» **Exercise goal**: Look below for the line that has "India + 91-9004673076". Set down the lines from there through the line that has "the top choice.", exactly as written.

» **Data to process**:
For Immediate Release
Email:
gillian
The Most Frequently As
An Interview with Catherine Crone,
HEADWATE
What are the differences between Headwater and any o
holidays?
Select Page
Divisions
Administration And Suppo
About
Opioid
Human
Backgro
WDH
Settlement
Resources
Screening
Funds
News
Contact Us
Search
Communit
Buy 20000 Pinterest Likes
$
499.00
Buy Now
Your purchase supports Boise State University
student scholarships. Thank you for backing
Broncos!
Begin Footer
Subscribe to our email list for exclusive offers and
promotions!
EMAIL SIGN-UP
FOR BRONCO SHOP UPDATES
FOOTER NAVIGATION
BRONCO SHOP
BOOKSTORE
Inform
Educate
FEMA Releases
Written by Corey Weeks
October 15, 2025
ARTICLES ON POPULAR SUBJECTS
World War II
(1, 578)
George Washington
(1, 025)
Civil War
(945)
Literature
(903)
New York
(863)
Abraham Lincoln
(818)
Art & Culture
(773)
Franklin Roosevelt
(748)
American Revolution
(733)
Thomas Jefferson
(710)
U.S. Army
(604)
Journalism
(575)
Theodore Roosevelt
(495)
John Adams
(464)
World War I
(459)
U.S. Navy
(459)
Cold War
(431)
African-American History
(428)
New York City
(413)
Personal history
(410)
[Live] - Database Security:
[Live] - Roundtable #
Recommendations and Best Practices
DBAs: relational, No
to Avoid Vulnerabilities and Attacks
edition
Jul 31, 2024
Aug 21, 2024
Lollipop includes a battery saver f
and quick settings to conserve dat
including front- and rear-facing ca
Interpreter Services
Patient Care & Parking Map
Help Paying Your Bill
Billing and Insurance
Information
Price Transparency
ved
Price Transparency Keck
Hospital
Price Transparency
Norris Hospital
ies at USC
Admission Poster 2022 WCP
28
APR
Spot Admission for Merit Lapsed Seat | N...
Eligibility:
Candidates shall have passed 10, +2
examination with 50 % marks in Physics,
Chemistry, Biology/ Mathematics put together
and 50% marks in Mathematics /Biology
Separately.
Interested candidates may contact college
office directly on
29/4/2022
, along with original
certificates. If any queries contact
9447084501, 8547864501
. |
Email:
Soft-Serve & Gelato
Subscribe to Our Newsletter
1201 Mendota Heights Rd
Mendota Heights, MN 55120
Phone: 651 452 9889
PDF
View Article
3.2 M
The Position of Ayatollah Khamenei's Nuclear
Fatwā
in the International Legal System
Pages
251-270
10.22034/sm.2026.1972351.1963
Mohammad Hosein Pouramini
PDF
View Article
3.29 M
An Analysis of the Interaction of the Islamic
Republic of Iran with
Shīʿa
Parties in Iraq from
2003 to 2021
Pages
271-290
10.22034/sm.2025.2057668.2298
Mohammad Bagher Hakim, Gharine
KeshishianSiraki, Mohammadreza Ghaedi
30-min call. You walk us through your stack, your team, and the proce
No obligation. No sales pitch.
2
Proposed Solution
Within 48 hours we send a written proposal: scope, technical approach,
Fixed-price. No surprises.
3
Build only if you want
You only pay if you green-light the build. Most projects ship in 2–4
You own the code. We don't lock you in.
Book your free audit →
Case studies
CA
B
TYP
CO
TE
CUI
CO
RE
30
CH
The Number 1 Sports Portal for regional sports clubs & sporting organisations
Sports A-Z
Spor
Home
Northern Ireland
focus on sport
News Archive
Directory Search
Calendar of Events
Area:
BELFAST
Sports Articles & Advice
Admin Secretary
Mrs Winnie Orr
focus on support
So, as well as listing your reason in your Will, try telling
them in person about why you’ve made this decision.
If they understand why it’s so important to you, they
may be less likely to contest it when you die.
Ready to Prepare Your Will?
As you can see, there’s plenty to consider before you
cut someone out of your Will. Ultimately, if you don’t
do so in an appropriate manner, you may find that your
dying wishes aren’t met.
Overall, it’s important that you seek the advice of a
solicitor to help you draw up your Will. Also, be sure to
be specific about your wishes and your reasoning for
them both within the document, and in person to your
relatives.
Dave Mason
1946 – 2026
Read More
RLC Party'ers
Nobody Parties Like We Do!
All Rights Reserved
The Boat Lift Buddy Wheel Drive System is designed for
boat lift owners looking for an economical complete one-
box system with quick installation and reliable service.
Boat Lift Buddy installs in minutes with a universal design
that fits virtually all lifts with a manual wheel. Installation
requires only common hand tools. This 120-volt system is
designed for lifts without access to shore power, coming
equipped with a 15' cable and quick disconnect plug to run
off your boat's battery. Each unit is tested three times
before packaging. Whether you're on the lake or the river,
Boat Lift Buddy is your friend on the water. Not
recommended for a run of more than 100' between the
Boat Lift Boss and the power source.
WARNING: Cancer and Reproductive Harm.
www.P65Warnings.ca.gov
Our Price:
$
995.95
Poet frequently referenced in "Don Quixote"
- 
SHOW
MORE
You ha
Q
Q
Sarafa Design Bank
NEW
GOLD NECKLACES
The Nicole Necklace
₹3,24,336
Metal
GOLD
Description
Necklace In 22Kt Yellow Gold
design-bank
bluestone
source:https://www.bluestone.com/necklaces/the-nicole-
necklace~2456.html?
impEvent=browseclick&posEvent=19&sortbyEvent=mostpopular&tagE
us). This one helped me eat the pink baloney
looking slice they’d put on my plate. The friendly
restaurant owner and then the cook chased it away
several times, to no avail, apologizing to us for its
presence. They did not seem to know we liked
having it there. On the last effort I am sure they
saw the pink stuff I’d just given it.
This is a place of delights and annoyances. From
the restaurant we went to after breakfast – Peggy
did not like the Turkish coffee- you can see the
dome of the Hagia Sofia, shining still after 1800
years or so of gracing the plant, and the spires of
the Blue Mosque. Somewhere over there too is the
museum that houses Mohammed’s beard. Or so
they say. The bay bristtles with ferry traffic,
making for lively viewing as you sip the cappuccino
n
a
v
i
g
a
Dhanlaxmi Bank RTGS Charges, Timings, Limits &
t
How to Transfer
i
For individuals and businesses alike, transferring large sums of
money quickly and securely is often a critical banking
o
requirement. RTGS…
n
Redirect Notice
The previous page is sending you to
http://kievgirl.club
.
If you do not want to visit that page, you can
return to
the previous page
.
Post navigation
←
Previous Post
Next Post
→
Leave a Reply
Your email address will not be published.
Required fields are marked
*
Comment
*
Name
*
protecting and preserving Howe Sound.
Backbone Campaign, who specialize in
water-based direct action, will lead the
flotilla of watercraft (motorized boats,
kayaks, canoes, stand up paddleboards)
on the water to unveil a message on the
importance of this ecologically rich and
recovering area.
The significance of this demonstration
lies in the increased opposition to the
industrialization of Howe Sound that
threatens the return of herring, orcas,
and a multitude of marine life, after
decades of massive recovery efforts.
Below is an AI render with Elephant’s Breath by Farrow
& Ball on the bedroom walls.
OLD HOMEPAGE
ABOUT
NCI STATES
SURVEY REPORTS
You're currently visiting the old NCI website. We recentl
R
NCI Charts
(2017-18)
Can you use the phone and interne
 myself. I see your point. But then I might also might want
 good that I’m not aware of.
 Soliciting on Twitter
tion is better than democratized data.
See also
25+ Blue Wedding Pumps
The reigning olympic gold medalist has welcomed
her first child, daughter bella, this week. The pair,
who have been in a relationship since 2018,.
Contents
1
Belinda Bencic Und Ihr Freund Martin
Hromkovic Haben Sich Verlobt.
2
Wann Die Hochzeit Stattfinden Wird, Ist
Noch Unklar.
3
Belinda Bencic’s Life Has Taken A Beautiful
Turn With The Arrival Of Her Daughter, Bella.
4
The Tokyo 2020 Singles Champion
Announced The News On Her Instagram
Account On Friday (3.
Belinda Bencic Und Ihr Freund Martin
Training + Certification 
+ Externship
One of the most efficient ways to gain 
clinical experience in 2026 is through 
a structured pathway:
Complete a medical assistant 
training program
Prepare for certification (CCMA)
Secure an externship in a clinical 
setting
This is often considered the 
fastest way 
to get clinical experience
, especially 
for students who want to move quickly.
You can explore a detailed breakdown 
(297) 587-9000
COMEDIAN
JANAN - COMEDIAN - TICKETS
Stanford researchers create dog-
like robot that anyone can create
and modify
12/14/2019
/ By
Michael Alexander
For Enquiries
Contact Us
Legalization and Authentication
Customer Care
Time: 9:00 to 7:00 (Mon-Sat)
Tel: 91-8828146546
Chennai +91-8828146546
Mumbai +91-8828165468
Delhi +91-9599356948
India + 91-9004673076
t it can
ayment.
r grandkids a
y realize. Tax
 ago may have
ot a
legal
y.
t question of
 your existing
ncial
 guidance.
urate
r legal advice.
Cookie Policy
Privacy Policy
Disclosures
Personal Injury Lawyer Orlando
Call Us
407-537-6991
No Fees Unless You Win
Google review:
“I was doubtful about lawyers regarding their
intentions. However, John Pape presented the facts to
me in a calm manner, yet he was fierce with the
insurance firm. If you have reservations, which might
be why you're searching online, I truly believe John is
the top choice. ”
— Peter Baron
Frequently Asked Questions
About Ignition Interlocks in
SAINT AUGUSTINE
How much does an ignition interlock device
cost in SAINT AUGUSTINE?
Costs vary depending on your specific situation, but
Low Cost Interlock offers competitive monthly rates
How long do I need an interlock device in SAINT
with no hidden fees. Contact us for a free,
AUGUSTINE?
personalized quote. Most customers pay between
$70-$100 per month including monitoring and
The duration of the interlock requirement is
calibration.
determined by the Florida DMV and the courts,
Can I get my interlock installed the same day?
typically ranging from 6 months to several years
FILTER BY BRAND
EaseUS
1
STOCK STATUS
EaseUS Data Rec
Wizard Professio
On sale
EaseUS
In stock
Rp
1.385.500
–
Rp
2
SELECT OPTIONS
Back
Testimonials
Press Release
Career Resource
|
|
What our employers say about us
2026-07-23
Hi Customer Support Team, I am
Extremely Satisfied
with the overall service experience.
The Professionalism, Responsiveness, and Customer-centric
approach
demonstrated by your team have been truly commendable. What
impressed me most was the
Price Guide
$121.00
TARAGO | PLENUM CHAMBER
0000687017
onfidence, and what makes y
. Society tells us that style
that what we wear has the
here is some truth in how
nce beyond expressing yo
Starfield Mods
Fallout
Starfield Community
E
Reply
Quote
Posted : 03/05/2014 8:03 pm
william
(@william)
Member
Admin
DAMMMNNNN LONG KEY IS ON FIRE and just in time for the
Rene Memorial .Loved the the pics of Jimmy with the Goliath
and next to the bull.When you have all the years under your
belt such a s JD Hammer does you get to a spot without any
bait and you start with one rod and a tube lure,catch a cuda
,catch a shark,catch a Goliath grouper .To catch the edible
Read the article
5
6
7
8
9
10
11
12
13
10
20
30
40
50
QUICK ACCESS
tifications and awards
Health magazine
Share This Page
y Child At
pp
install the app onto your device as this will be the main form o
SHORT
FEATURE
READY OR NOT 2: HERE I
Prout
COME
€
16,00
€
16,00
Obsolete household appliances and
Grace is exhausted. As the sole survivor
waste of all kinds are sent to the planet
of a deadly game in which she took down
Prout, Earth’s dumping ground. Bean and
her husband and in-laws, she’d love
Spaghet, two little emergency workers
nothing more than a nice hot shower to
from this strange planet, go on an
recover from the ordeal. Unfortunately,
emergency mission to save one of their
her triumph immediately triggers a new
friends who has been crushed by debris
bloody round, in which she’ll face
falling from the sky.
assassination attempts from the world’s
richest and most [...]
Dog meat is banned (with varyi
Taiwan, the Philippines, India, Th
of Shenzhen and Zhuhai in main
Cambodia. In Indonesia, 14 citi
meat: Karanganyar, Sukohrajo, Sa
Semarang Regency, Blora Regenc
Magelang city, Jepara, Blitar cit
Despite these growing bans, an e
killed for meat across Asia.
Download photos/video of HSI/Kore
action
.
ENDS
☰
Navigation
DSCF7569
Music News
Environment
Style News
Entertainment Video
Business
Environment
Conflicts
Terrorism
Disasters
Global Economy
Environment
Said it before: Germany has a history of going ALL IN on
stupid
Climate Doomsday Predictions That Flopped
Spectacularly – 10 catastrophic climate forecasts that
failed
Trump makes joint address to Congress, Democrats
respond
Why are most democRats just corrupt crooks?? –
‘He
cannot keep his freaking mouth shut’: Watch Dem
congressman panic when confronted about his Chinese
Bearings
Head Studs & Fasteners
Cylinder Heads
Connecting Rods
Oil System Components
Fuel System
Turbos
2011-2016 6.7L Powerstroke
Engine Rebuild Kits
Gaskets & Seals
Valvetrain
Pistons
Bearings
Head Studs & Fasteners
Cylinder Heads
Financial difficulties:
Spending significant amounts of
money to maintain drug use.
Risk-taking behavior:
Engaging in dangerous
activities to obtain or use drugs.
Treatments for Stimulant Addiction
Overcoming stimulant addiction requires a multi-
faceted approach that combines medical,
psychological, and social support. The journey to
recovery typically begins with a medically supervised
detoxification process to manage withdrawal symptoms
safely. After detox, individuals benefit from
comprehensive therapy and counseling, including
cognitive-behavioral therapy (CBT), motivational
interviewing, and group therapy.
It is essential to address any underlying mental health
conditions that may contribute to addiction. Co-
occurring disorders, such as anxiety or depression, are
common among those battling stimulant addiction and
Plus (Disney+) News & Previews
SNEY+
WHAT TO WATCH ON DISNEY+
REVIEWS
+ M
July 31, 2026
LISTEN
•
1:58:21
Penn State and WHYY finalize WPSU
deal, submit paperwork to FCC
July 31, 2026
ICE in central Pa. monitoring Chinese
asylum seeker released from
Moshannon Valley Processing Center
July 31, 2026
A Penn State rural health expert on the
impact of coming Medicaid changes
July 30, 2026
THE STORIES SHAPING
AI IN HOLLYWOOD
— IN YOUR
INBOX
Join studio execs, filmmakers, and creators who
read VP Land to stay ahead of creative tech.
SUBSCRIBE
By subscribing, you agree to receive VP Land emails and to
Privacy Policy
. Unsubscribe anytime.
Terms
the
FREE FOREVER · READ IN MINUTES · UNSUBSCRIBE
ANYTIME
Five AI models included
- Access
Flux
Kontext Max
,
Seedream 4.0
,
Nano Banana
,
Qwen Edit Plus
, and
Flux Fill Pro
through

» **Exercise answer**:
India + 91-9004673076
t it can
ayment.
r grandkids a
y realize. Tax
 ago may have
ot a
legal
y.
t question of
 your existing
ncial
 guidance.
urate
r legal advice.
Cookie Policy
Privacy Policy
Disclosures
Personal Injury Lawyer Orlando
Call Us
407-537-6991
No Fees Unless You Win
Google review:
“I was doubtful about lawyers regarding their
intentions. However, John Pape presented the facts to
me in a calm manner, yet he was fierce with the
insurance firm. If you have reservations, which might
be why you're searching online, I truly believe John is
the top choice. ”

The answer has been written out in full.